**STATED GOAL:**
Give each line of the items below as a Markdown table with two columns, Row and Line, numbering the rows and skipping any blank lines. Leave the pictures out of the answer.

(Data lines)
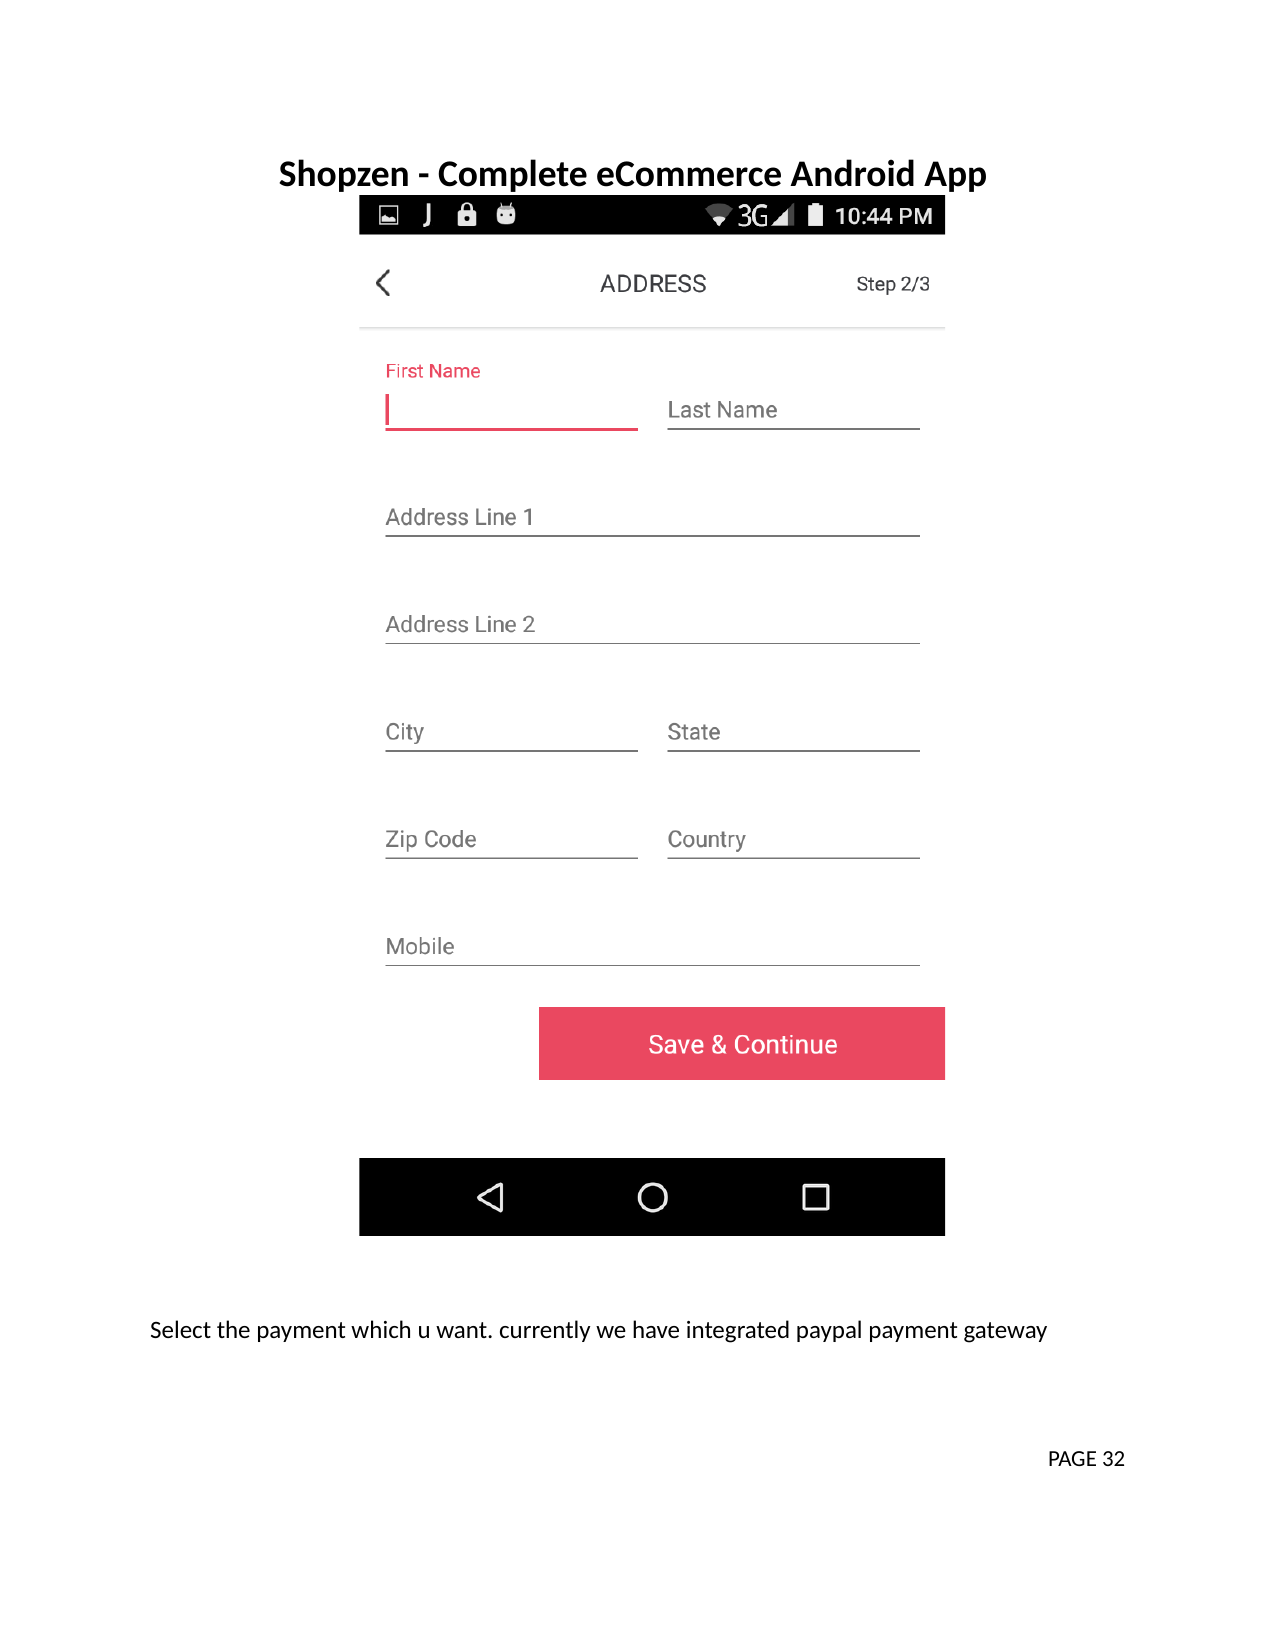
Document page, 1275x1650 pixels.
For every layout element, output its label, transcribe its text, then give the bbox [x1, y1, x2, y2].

text Select the payment which u want. currently we have integrated paypal payment gateway [150, 1314, 1125, 1344]
picture [359, 195, 946, 1236]
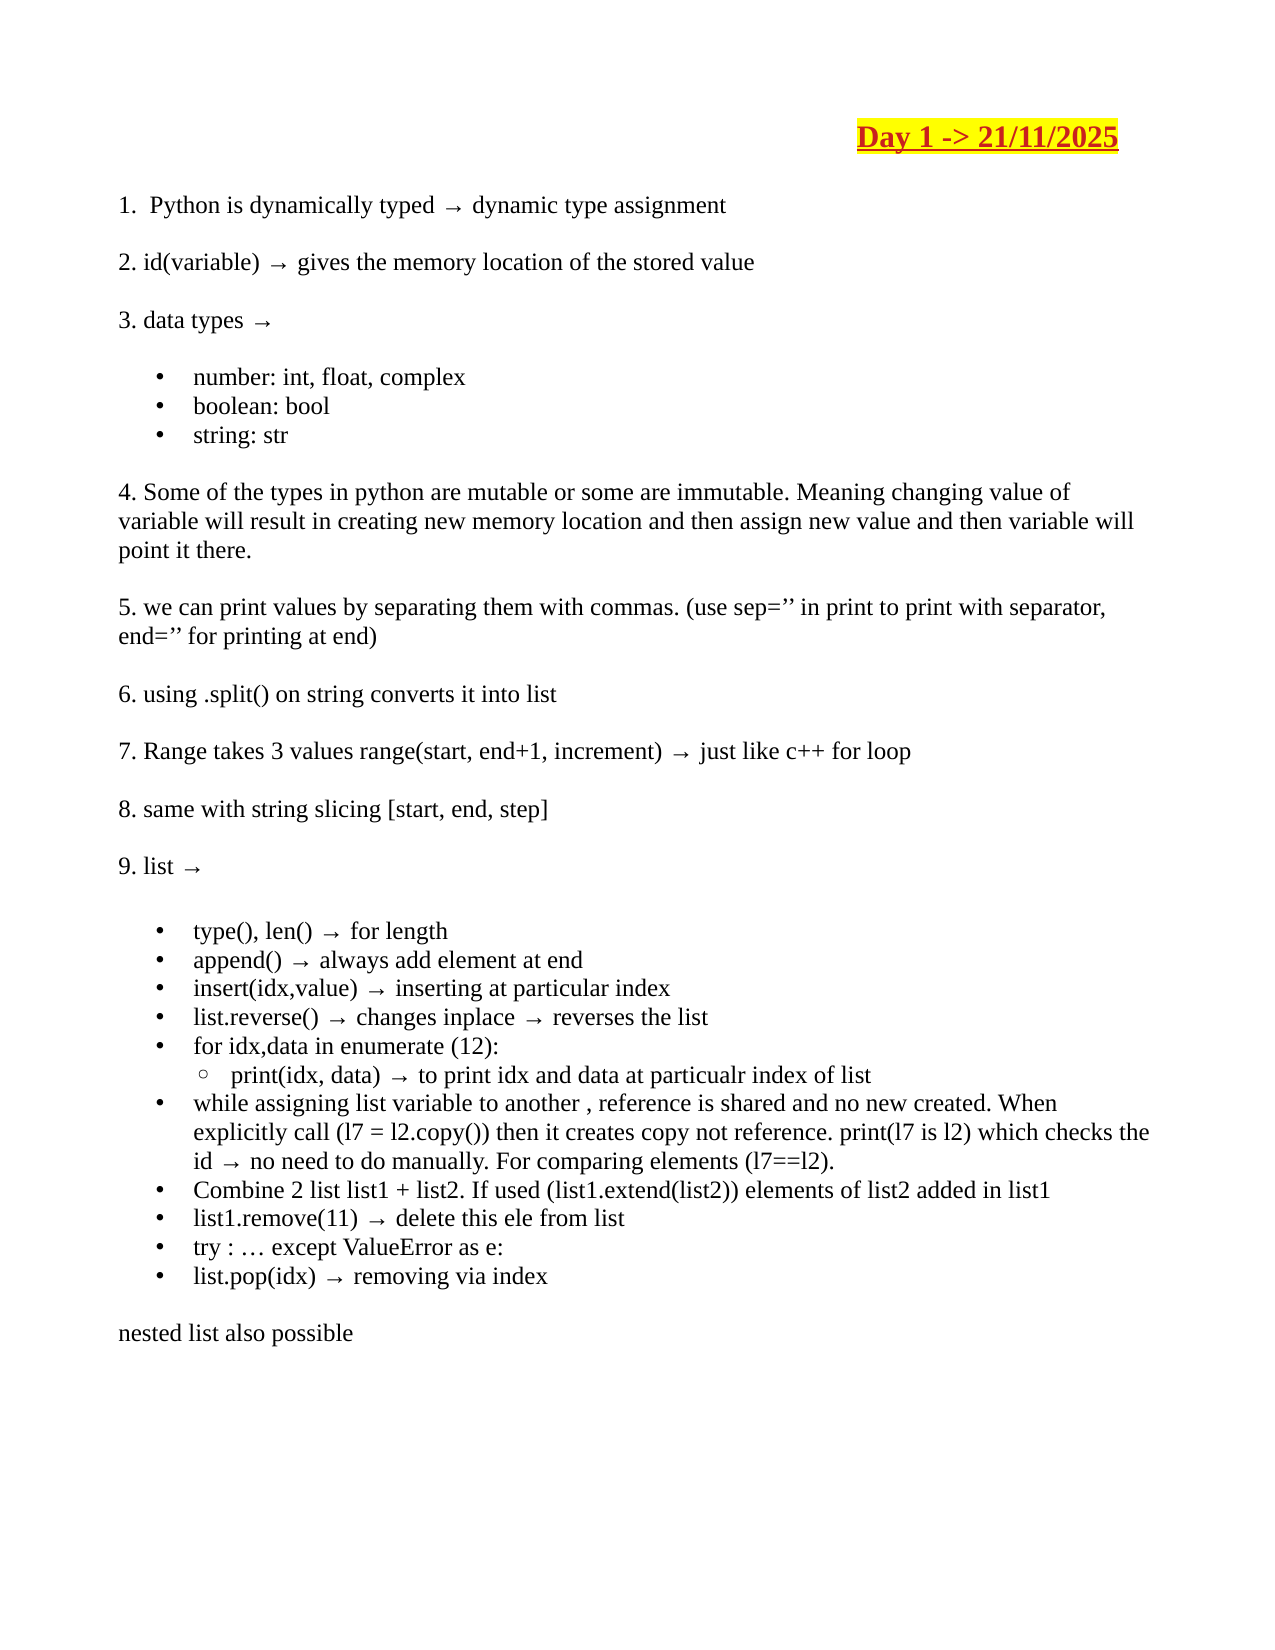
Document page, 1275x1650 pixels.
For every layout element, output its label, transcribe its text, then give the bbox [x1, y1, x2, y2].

**THE REPLY:**
| Row | Line |
|---|---|
| 1 | Document page, 1275x1650 pixels. |
| 2 | For every layout element, output its label, transcribe its text, then give the bbox [x1, y1, x2, y2]. |
| 3 | text Select the payment which u want. currently we have integrated paypal payment gateway [150, 1314, 1125, 1344] |
| 4 | picture [359, 195, 946, 1236] |
| 5 | Document page, 1275x1650 pixels. |
| 6 | For every layout element, output its label, transcribe its text, then give the bbox [x1, y1, x2, y2]. |